Growing demand for larger, luxury apartments, which really accelerated during the pandemic, has brought in some big name property developers. They include veteran developer David Devine and interstate rich listers such as Tim Gurner and Sam Arnaout.
However, high construction costs and labour shortages remain a challenge. Last year, Melbourne-based development giant Central Equity canned a $500 million apartment project at Surfers Paradise, citing surging construction costs.
Others, such as Cronulla-based Sammut Group and Mr Arnaout’s Iris Capital, are forging ahead with construction of luxury beachfront towers.

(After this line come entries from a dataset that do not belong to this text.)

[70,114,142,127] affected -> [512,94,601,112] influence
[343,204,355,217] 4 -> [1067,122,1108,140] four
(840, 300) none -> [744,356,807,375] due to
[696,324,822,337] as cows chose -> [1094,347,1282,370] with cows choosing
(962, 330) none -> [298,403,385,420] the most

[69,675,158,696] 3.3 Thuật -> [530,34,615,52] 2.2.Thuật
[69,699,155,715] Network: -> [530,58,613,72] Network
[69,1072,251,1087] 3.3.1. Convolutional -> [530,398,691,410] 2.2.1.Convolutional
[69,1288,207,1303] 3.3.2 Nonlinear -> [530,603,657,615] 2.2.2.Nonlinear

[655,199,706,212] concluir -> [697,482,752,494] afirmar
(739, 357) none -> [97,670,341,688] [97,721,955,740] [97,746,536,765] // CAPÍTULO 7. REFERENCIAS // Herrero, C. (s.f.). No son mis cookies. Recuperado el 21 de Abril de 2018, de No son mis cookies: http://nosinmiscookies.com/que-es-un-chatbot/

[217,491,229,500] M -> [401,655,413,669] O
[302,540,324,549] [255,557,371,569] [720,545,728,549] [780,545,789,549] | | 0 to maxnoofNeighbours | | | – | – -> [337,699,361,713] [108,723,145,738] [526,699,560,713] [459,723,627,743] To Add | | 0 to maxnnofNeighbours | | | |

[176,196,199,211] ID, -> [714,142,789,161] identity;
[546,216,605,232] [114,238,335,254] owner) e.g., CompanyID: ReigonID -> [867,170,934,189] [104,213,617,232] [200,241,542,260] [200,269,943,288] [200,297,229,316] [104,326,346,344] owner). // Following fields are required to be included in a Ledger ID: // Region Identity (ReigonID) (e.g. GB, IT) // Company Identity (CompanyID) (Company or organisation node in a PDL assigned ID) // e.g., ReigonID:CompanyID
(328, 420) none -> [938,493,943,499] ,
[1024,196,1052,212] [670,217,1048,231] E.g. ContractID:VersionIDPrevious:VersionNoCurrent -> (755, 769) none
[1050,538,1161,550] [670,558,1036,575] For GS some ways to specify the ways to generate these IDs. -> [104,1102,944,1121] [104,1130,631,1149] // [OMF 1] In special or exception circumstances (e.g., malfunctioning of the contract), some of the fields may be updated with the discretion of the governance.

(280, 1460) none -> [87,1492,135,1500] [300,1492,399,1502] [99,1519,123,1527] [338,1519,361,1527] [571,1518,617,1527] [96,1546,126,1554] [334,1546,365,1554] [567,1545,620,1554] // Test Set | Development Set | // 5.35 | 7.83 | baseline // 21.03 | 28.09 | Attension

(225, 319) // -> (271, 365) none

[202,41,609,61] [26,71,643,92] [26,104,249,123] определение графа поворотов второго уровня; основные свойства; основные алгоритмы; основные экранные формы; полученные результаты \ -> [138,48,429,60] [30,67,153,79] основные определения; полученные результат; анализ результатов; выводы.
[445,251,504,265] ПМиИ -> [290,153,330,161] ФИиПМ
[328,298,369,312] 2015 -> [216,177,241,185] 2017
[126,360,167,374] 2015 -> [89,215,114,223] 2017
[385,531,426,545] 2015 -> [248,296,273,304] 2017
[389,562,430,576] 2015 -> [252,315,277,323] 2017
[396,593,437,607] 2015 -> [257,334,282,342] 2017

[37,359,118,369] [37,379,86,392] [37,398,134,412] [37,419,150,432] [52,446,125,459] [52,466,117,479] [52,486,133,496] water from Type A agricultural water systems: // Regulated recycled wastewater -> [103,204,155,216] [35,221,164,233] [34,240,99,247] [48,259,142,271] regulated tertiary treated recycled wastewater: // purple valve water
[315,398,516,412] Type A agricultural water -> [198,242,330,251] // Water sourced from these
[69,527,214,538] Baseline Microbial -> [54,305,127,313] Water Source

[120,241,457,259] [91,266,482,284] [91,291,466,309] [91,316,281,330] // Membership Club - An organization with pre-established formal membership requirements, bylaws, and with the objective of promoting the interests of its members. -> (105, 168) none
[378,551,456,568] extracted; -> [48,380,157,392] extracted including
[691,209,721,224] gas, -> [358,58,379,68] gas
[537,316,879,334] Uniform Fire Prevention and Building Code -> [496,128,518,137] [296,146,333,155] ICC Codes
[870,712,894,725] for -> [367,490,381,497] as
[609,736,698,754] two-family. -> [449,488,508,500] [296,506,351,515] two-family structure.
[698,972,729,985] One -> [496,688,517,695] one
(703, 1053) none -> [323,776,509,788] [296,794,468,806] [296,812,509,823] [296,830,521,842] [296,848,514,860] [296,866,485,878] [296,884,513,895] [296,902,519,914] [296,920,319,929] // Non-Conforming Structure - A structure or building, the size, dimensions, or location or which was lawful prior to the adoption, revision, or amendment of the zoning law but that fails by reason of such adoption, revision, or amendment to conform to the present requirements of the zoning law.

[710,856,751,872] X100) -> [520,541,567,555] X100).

The biggest-selling Gold Coast project
Over the September quarter, the biggest-selling Gold Coast project – according to Urbis – was Drew Group’s Lagoon project at Main Beach, which is being built by Hutchinson Builders and racked up 124 sales across two towers.
The first stage of Cienna, a multi-tower project in Varsity Lakes being undertaken by Ron Bakir’s Homecorp, secured 85 sales. Meanwhile, 26 Vista, a high-rise tower at Surfers Paradise being developed by Malaysian-listed MRCB Malaysia, sold 80 apartments over the quarter.
Nearly 1800 apartments remained up for sale at the end of September – 82 per cent of which are in Surfers Paradise, Main Beach and Broadbeach, according to Urbis.
Urbis director Paul Riga said a significant new trend was the conversion of a number of build-to-rent projects to build-to-sell as developers look to capture sales in a constrained supply environment.
“What the data tells us quite simply is that the demand for apartments has remained strong,” Mr Riga said.
“This is great for the property market, underpins property prices, but creates further problems with supply – meaning if new projects don’t get under way, the supply will continue to diminish.”